Мое новое увлечение — следить, как трудится паучок, — несколько отвлекало от тяжких мыслей. Все же легче на душе, когда ты чем-нибудь занят. Но, должно быть, это не понравилось кому-то из моих надзирателей, и меня перевели в другую камеру. Она была чуть пошире, зато там томился один, видать, «опасный преступник», с которым я вскоре ближе познакомился.
После Музыки я настороженно присматривался к сокамерникам. Нельзя сразу раскрыть душу перед незнакомым и доверять ему. Не станешь же с первой минуты расспрашивать, кто он, откуда и чем заслужил честь попасть в такое славное заведение? Он может о тебе подумать черт знает что.
Поэтому знакомство должно начинаться не с ходу, а постепенно. Нужно найти с новым соседом общий язык, подождать, пока он первым раскроет перед тобой душу. Страшно быть в одиночке, среди четырех стен. Одичаешь. Вдвоем все же легче. Да и время идет быстрее, когда кто-то рядом с тобой.

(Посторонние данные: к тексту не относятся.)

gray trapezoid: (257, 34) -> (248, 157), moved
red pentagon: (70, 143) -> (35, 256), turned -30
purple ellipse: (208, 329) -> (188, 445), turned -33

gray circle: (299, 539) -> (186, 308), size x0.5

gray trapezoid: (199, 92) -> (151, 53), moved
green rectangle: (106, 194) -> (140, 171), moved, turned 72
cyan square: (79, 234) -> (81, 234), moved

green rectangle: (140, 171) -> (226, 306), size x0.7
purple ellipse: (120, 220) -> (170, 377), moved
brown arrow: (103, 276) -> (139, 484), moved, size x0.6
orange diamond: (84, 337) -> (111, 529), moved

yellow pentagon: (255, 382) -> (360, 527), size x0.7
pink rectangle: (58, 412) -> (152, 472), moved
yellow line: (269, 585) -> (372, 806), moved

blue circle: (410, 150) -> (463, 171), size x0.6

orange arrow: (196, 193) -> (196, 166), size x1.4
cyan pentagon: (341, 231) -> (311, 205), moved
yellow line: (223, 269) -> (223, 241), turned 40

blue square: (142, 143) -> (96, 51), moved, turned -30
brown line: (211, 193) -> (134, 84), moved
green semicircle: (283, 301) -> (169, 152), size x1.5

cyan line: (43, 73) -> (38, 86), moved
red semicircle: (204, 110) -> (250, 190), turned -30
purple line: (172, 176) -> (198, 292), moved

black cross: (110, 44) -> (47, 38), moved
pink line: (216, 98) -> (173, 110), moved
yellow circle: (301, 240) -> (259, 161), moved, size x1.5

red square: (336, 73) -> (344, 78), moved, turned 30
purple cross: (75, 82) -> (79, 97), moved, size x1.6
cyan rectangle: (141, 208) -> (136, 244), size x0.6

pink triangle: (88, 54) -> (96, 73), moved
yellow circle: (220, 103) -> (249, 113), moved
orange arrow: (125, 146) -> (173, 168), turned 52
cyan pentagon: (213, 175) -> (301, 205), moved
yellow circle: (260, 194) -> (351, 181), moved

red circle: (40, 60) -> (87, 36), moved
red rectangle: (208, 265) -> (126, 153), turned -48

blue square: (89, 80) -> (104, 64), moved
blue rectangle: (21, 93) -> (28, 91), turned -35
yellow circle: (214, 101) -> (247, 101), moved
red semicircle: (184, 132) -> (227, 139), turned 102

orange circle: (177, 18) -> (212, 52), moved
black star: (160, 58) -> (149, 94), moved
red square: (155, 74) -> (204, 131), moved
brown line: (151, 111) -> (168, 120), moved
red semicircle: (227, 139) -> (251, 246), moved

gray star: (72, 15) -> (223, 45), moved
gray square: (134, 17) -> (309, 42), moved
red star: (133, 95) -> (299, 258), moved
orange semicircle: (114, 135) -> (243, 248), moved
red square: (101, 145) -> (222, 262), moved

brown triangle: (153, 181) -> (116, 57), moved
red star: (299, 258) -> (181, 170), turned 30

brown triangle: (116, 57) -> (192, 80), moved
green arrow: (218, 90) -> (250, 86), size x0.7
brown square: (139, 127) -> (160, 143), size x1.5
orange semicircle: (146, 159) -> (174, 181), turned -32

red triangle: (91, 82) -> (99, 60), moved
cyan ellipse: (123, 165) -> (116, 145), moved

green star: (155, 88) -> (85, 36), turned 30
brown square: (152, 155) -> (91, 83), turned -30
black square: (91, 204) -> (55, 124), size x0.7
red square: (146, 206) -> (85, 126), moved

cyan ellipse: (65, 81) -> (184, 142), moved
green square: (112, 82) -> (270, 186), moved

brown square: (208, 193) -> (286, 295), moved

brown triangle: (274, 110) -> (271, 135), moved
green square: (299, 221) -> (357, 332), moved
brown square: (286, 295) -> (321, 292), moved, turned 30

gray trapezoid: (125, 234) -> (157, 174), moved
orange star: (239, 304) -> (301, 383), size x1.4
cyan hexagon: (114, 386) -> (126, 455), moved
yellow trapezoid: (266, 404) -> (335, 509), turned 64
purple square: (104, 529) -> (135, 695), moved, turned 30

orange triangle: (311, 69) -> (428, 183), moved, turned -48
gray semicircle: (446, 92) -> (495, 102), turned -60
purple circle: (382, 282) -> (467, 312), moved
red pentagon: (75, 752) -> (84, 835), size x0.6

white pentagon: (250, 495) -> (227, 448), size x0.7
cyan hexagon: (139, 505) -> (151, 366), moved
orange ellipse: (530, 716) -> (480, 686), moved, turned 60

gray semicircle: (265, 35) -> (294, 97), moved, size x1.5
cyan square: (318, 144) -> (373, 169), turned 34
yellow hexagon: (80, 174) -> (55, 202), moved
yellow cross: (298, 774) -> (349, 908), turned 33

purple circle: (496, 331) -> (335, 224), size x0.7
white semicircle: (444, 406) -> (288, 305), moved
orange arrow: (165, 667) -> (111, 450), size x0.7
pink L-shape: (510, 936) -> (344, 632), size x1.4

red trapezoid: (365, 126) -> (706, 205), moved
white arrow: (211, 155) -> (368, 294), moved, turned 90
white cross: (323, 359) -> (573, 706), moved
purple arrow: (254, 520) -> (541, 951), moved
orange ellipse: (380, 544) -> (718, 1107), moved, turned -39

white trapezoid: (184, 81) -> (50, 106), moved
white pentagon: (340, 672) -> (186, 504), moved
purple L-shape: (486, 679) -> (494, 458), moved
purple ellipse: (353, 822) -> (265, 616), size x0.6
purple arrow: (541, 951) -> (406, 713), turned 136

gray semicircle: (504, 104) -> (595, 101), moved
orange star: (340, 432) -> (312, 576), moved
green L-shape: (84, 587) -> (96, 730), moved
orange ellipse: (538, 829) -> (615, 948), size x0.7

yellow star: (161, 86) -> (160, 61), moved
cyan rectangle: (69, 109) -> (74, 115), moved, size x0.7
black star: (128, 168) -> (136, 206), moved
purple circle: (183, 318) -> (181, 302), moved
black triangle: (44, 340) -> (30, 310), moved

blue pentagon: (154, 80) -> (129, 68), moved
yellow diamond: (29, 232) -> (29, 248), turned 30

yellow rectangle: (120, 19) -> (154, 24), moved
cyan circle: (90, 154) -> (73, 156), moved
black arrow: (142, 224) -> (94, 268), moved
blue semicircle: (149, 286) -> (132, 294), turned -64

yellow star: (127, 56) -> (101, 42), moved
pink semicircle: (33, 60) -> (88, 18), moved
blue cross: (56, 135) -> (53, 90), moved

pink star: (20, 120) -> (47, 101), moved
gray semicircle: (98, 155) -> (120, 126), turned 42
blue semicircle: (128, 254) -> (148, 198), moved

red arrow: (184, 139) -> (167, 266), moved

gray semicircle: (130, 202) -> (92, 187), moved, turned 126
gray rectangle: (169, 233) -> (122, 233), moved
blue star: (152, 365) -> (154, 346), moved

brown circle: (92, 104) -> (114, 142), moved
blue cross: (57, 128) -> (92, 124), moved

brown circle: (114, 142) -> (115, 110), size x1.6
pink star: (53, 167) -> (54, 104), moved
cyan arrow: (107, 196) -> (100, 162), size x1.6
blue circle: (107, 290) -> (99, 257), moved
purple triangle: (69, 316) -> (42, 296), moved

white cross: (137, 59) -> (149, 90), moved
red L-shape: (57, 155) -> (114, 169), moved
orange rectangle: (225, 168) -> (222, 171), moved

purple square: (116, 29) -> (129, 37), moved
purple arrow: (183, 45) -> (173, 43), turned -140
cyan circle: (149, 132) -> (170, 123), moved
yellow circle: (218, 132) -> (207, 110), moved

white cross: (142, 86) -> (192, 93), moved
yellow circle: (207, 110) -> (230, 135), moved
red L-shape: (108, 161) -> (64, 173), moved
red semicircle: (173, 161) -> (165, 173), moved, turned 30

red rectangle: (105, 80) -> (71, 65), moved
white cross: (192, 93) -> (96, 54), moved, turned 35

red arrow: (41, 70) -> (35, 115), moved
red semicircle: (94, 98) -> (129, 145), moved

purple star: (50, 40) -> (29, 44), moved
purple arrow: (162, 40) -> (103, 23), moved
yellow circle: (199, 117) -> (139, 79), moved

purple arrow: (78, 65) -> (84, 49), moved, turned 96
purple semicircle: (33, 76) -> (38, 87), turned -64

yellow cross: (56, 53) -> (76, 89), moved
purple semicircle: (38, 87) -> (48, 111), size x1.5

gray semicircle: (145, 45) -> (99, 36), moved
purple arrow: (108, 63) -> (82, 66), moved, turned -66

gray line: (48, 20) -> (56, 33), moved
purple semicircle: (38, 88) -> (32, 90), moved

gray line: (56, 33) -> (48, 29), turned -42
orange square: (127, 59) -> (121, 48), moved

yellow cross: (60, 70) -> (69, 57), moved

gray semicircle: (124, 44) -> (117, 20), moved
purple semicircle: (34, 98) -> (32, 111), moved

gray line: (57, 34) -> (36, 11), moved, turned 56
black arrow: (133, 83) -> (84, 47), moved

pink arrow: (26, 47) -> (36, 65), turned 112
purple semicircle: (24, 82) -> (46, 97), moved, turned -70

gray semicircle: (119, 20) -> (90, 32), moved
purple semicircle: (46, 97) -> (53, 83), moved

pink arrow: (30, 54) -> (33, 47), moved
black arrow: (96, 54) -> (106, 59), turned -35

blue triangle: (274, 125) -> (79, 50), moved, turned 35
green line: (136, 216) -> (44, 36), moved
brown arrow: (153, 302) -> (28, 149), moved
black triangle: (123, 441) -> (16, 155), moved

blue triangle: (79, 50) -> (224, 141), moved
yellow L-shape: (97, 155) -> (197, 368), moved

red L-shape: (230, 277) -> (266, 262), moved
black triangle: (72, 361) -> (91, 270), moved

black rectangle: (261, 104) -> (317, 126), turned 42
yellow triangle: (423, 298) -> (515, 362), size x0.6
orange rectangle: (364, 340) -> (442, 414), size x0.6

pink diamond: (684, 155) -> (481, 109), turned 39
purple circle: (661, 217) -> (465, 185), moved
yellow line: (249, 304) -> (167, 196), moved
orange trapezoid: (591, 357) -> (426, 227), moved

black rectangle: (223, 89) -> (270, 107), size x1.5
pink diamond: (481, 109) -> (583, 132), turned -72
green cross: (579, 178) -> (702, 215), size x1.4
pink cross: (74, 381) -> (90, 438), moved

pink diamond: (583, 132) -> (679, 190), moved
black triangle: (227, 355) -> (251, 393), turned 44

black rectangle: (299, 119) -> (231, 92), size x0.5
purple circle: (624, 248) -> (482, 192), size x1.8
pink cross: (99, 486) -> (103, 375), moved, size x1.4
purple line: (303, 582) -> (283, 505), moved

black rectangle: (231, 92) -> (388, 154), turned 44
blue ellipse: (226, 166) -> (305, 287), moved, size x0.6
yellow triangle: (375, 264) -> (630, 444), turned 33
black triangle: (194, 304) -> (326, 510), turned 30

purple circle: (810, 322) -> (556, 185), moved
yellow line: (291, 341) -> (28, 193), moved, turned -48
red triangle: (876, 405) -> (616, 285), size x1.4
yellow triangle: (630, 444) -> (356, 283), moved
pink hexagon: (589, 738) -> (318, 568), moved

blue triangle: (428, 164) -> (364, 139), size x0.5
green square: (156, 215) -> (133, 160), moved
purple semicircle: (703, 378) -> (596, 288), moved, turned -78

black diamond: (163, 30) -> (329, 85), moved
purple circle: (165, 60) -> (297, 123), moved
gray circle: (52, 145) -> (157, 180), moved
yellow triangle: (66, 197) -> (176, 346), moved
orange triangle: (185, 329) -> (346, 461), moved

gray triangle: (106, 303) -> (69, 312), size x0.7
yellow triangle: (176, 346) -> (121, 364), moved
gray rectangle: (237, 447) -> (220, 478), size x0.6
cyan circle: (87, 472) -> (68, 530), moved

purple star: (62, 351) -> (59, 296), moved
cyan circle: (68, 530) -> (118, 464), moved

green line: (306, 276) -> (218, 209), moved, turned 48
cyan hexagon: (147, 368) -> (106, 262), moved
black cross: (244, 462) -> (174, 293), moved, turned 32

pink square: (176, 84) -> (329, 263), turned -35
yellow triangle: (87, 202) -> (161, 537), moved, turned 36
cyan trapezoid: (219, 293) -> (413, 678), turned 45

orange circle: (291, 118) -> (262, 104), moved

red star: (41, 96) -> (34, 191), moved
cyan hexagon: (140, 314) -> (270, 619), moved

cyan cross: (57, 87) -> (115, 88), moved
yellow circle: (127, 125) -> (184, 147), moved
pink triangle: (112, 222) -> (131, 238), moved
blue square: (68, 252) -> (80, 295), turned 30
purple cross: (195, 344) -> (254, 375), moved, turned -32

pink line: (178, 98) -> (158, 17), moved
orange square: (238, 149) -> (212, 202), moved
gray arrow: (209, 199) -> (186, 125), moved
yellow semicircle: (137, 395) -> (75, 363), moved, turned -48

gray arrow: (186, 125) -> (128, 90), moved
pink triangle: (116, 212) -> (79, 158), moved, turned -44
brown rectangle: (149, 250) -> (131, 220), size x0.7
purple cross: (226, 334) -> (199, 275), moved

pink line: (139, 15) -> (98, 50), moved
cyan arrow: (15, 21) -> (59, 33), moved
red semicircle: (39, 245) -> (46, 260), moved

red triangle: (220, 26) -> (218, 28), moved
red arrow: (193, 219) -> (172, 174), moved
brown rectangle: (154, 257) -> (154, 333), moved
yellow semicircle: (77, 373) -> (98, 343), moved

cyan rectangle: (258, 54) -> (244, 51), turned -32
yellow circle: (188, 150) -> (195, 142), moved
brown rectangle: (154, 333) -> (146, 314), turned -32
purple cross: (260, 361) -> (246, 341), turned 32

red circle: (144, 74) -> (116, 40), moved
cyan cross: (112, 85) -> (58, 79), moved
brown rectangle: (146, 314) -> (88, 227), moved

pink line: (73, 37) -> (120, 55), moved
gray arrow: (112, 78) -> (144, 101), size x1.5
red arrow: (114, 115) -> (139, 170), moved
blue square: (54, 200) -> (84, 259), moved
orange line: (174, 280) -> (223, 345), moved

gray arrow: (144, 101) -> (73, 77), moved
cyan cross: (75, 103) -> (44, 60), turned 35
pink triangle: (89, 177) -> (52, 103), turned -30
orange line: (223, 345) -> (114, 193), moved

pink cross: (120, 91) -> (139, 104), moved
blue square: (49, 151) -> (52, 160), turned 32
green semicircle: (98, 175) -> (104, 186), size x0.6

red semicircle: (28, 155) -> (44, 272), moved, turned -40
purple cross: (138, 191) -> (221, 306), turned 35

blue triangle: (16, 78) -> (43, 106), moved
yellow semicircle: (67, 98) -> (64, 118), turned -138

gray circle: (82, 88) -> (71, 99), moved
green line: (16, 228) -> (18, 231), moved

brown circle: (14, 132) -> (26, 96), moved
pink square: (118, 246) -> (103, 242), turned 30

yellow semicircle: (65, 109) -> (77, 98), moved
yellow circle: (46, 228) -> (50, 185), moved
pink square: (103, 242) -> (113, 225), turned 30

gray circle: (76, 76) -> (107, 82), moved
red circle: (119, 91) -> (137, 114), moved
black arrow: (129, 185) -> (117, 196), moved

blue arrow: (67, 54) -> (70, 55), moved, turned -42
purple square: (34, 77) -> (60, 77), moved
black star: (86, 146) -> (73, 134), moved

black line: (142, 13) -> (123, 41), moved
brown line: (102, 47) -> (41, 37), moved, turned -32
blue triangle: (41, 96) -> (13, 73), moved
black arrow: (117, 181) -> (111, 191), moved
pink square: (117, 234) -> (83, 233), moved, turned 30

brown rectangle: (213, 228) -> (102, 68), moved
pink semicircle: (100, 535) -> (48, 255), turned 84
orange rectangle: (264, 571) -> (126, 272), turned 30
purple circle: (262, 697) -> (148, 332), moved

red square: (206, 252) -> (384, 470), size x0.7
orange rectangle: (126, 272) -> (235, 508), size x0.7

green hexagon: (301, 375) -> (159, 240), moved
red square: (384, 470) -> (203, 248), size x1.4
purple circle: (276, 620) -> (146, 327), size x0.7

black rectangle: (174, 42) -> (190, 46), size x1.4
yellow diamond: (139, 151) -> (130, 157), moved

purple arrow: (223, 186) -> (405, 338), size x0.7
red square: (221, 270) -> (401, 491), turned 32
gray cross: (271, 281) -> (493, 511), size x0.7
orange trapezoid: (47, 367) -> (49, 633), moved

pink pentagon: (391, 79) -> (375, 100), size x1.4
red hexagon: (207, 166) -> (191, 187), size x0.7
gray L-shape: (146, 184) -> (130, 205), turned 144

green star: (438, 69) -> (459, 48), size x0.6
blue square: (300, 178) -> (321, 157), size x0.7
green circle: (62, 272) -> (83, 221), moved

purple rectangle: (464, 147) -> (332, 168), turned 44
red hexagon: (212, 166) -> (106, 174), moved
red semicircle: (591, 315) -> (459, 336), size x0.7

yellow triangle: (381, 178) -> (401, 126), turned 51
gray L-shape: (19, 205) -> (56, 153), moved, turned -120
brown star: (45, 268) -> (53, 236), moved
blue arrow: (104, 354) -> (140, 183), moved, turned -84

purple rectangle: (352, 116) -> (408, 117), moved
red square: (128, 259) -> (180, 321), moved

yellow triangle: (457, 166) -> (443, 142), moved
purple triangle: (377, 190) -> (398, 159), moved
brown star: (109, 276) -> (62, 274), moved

Это оказался действительно очень опасный «политический преступник» — худощавый измученный пожилой человек, с рыжеватой бородой, невысокого роста, большими светлыми глазами. Ему не было еще пятидесяти лет, но выглядел он глубоким стариком. В длинной домотканой рубахе до колен с вышитым крестиком воротом, в истоптанных кожаных лаптях, словно взятых из музея. Родом он был из глухой полесской деревни, должно быть, даже никогда не покидавший родной уголок, впервые попавший в большой город.
Когда я переступил порог новой камеры, он вскочил с койки, долго изумленно всматривался в меня, не зная, что сказать.
Так и опустился молча на свою койку, не решаясь заговорить первым.